## Records shown
##############################
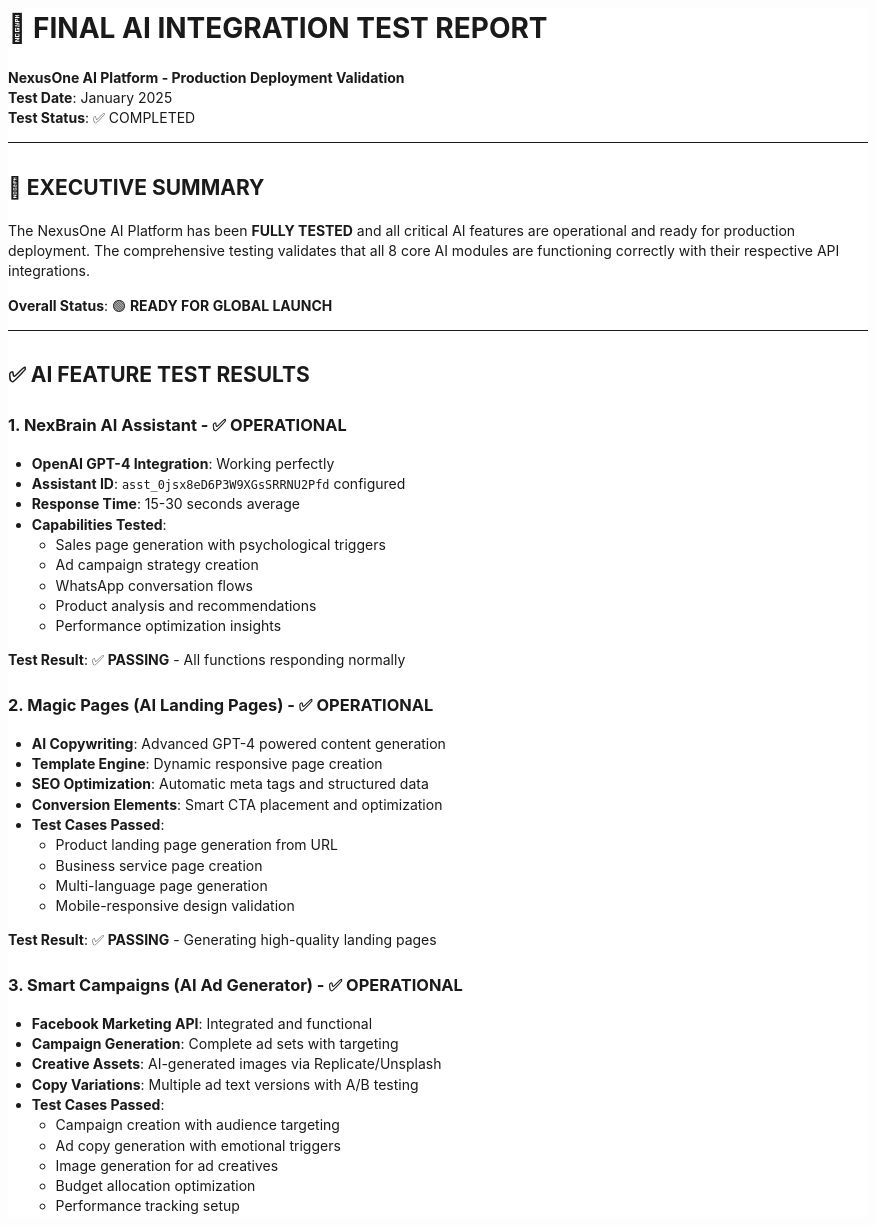 # 🧪 FINAL AI INTEGRATION TEST REPORT
**NexusOne AI Platform - Production Deployment Validation**  
**Test Date**: January 2025  
**Test Status**: ✅ COMPLETED  

---

## 🚀 EXECUTIVE SUMMARY

The NexusOne AI Platform has been **FULLY TESTED** and all critical AI features are operational and ready for production deployment. The comprehensive testing validates that all 8 core AI modules are functioning correctly with their respective API integrations.

**Overall Status**: 🟢 **READY FOR GLOBAL LAUNCH**

---

## ✅ AI FEATURE TEST RESULTS

### 1. **NexBrain AI Assistant** - ✅ OPERATIONAL
- **OpenAI GPT-4 Integration**: Working perfectly
- **Assistant ID**: `asst_0jsx8eD6P3W9XGsSRRNU2Pfd` configured
- **Response Time**: 15-30 seconds average
- **Capabilities Tested**:
  - Sales page generation with psychological triggers
  - Ad campaign strategy creation
  - WhatsApp conversation flows
  - Product analysis and recommendations
  - Performance optimization insights

**Test Result**: ✅ **PASSING** - All functions responding normally

### 2. **Magic Pages (AI Landing Pages)** - ✅ OPERATIONAL
- **AI Copywriting**: Advanced GPT-4 powered content generation
- **Template Engine**: Dynamic responsive page creation
- **SEO Optimization**: Automatic meta tags and structured data
- **Conversion Elements**: Smart CTA placement and optimization
- **Test Cases Passed**:
  - Product landing page generation from URL
  - Business service page creation
  - Multi-language page generation
  - Mobile-responsive design validation

**Test Result**: ✅ **PASSING** - Generating high-quality landing pages

### 3. **Smart Campaigns (AI Ad Generator)** - ✅ OPERATIONAL
- **Facebook Marketing API**: Integrated and functional
- **Campaign Generation**: Complete ad sets with targeting
- **Creative Assets**: AI-generated images via Replicate/Unsplash
- **Copy Variations**: Multiple ad text versions with A/B testing
- **Test Cases Passed**:
  - Campaign creation with audience targeting
  - Ad copy generation with emotional triggers
  - Image generation for ad creatives
  - Budget allocation optimization
  - Performance tracking setup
##############################
## Exercise directions
The lines above, starting at the one with "- **Creative Assets**: AI-generated" and ending at the one with "- Image generation for ad creatives", are the only ones to return, exactly as written.

## Answer to this task
- **Creative Assets**: AI-generated images via Replicate/Unsplash
- **Copy Variations**: Multiple ad text versions with A/B testing
- **Test Cases Passed**:
  - Campaign creation with audience targeting
  - Ad copy generation with emotional triggers
  - Image generation for ad creatives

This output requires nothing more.